Copy word for word everything from the line containing "text 35.3. trumpalaikis" down to the line containing "text 35. Netinkamos", both of those lines included.

[Stored dataset entries]
━━━
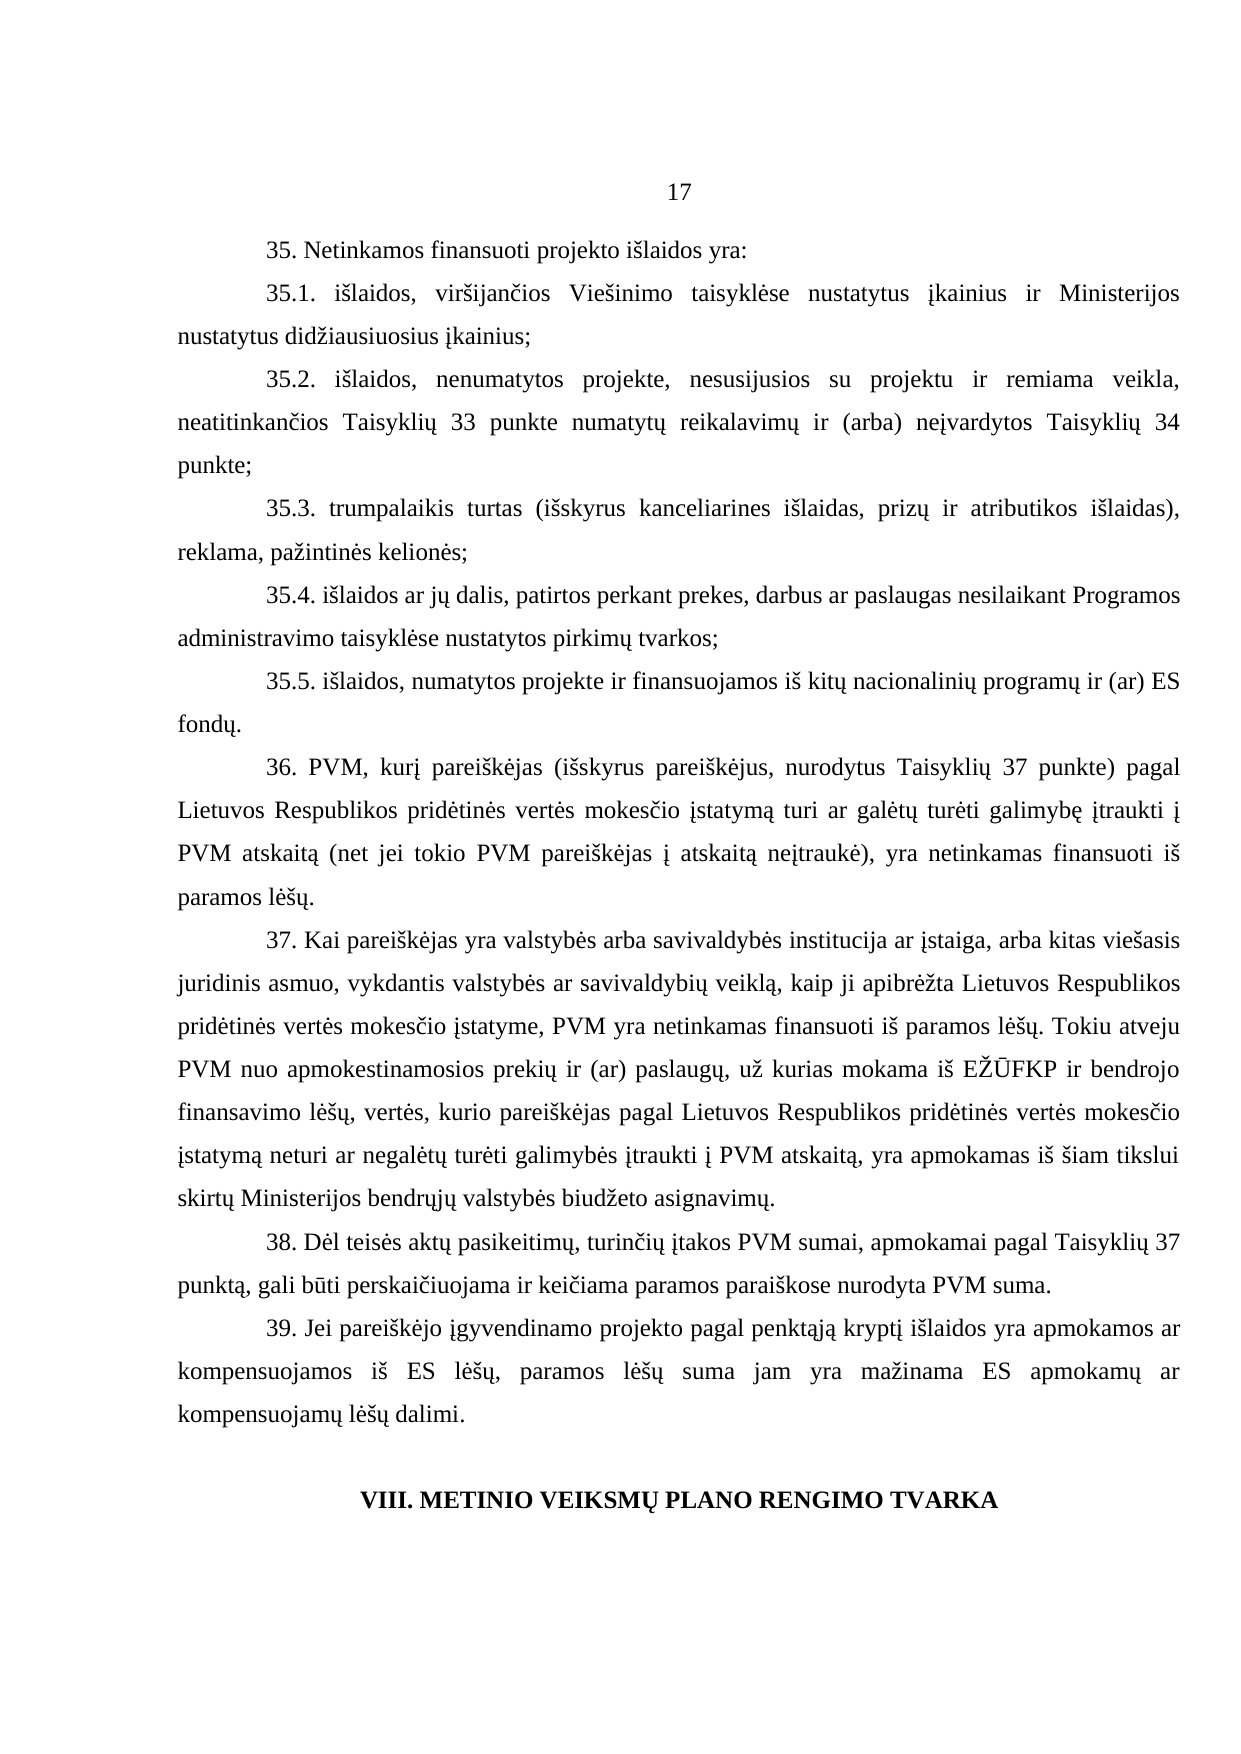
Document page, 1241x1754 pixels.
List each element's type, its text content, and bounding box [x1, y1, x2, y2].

text 35.3. trumpalaikis turtas (išskyrus kanceliarines išlaidas, prizų ir atributikos išlaidas), reklama, pažintinės kelionės; [177, 493, 1181, 565]
text VIII. METINIO VEIKSMŲ PLANO RENGIMO TVARKA [177, 1485, 1181, 1514]
text 35.2. išlaidos, nenumatytos projekte, nesusijusios su projektu ir remiama veikla, neatitinkančios Taisyklių 33 punkte numatytų reikalavimų ir (arba) neįvardytos Taisyklių 34 punkte; [177, 364, 1181, 479]
text 35.5. išlaidos, numatytos projekte ir finansuojamos iš kitų nacionalinių programų ir (ar) ES fondų. [177, 666, 1181, 738]
text 35. Netinkamos finansuoti projekto išlaidos yra: [177, 235, 1181, 263]
text 38. Dėl teisės aktų pasikeitimų, turinčių įtakos PVM sumai, apmokamai pagal Taisyklių 37 punktą, gali būti perskaičiuojama ir keičiama paramos paraiškose nurodyta PVM suma. [177, 1227, 1181, 1298]
text 36. PVM, kurį pareiškėjas (išskyrus pareiškėjus, nurodytus Taisyklių 37 punkte) pagal Lietuvos Respublikos pridėtinės vertės mokesčio įstatymą turi ar galėtų turėti galimybę įtraukti į PVM atskaitą (net jei tokio PVM pareiškėjas į atskaitą neįtraukė), yra netinkamas finansuoti iš paramos lėšų. [177, 752, 1181, 910]
text 35.1. išlaidos, viršijančios Viešinimo taisyklėse nustatytus įkainius ir Ministerijos nustatytus didžiausiuosius įkainius; [177, 278, 1181, 350]
text 37. Kai pareiškėjas yra valstybės arba savivaldybės institucija ar įstaiga, arba kitas viešasis juridinis asmuo, vykdantis valstybės ar savivaldybių veiklą, kaip ji apibrėžta Lietuvos Respublikos pridėtinės vertės mokesčio įstatyme, PVM yra netinkamas finansuoti iš paramos lėšų. Tokiu atveju PVM nuo apmokestinamosios prekių ir (ar) paslaugų, už kurias mokama iš EŽŪFKP ir bendrojo finansavimo lėšų, vertės, kurio pareiškėjas pagal Lietuvos Respublikos pridėtinės vertės mokesčio įstatymą neturi ar negalėtų turėti galimybės įtraukti į PVM atskaitą, yra apmokamas iš šiam tikslui skirtų Ministerijos bendrųjų valstybės biudžeto asignavimų. [177, 925, 1181, 1212]
text 35.4. išlaidos ar jų dalis, patirtos perkant prekes, darbus ar paslaugas nesilaikant Programos administravimo taisyklėse nustatytos pirkimų tvarkos; [177, 580, 1181, 652]
text 39. Jei pareiškėjo įgyvendinamo projekto pagal penktąją kryptį išlaidos yra apmokamos ar kompensuojamos iš ES lėšų, paramos lėšų suma jam yra mažinama ES apmokamų ar kompensuojamų lėšų dalimi. [177, 1313, 1181, 1428]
━━━
EXERCISE ANSWER>
text 35.3. trumpalaikis turtas (išskyrus kanceliarines išlaidas, prizų ir atributikos išlaidas), reklama, pažintinės kelionės; [177, 493, 1181, 565]
text VIII. METINIO VEIKSMŲ PLANO RENGIMO TVARKA [177, 1485, 1181, 1514]
text 35.2. išlaidos, nenumatytos projekte, nesusijusios su projektu ir remiama veikla, neatitinkančios Taisyklių 33 punkte numatytų reikalavimų ir (arba) neįvardytos Taisyklių 34 punkte; [177, 364, 1181, 479]
text 35.5. išlaidos, numatytos projekte ir finansuojamos iš kitų nacionalinių programų ir (ar) ES fondų. [177, 666, 1181, 738]
text 35. Netinkamos finansuoti projekto išlaidos yra: [177, 235, 1181, 263]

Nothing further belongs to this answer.